_Sayfa Alıntısı_
- - - - - - -

Alan Wurman'ın hesaplamasına göre, her insan yılda ortalama 3 tüp diş macunu kullanıyor olsa, bu sadece Amerika'da yılda 900.000.000'dan fazla gereksiz kutu anlamına geliyor.

Ancak bu durumun tamamen farklı olduğu İzlanda gibi ülkeler de var.

Dünyanın en çevreci ülkelerinden biri olarak kabul edilen İzlanda'da, diş macunlarının %90'ı kutusuz olarak satılıyor, hem de diğer ülkelerde diş macunlarını kutulu olarak satan üreticiler tarafından.

Bu durum her zaman böyle değilmiş ama, İzlanda halkı tüketim alışkanlıklarını değiştirerek, hem politikacıları hem de üreticileri başlattıkları bu değişime yöneltmiş.

- - - - - - -

_Veri Listesi_

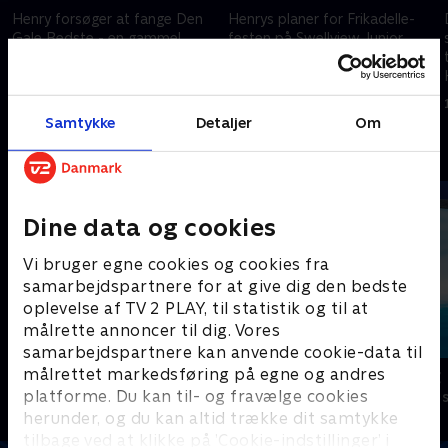
Henry forsøger at fange Den
Henrys planer for Frikadelle-
Gale Bedste - en gammel
festen på Swellview Junior
bedstemor, der bliver ved med
High School er komplicerede,
at terrorisere Kaptajn Mand i
da han bliver nødt til også at
k
offentligheden. Det giver Henry
møde op som Faredrengen.
17. maj 2022 • 21 min
17. maj 2022 • 21 min
udfordringer.
Samtykke
Detaljer
Om
Andre så også
Dine data og cookies
Vi bruger egne cookies og cookies fra
samarbejdspartnere for at give dig den bedste
oplevelse af TV 2 PLAY, til statistik og til at
målrette annoncer til dig. Vores
samarbejdspartnere kan anvende cookie-data til
målrettet markedsføring på egne og andres
Oiii-Gården
Vicke Viking
platforme. Du kan til- og fravælge cookies
Børneserier • 3 sæsoner
Børneserier • 1
herunder, og du kan altid trække dit samtykke
tilbage ved at klikke på ’Cookie-indstillinger’ i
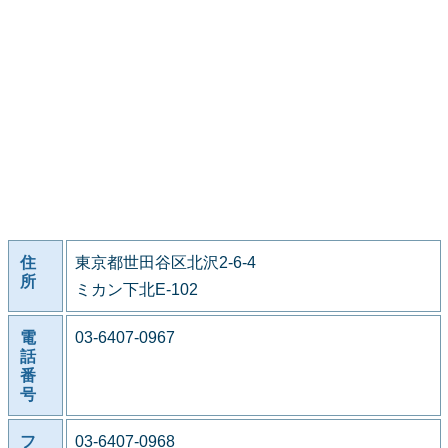
住
東京都世田谷区北沢2-6-4
所
ミカン下北E-102
電
03-6407-0967
話
番
号
フ
03-6407-0968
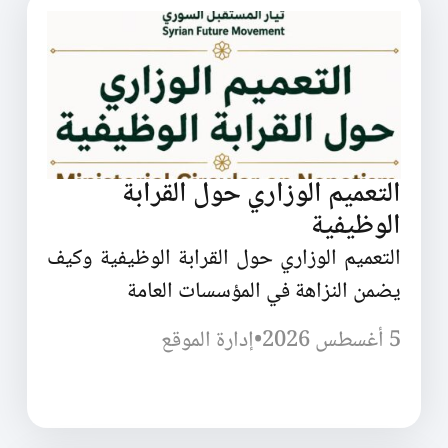
التعميم الوزاري حول القرابة
الوظيفية
التعميم الوزاري حول القرابة الوظيفية وكيف
يضمن النزاهة في المؤسسات العامة
5 أغسطس 2026
•
إدارة الموقع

- - - - - - -

_Çalışma Soruları_
1. Diş macunu kutuları hakkındaki metne göre İzlanda'da satılan diş macunlarının yüzde kaçı kutusuz satılıyor?
2. Diş macunu kutuları hakkındaki metni son cümlesinden sonra devam ettirin.
Veri listesi, diş macunu kutuları hakkındaki metinden ayrı bir malzemedir.

_Görev Yanıtları_
1. Yüzde 90'ı kutusuz satılıyor.

2.
- Ayrıca İzlanda, küresel ısınmanın etkilerini bizler gibi haberlerden izlemek yerine, birebir yaşayan bir ülke. Bu nedenle, idarecilerin de etkisiyle, hem kaynak kullanımı hem de atık yönetimi konusunda daha bilinçli ve çevreciler. -

Peki sizce kutusuz diş macunu kampanyası, kitle iletişim araçlarının, sosyal medyanın, reklamların, profesyonel pazarlama yöntemlerinin, internetin, cep telefonlarının… olduğu bu zamanda başarıya ulaşabilecek mi?

Dünya nüfusunun 3'te 2'sinin diş macunu kullandığını düşünürsek, bu hikayenin hedef kitlesi, neredeyse hepimiziz.

Sunduğu vaade gelecek olursak, büyük bir hızla tükettiğimiz bu dünyada, yaşamaya devam etmek, hepimiz için yeterli ve büyük bir ihtiyaç değil mi?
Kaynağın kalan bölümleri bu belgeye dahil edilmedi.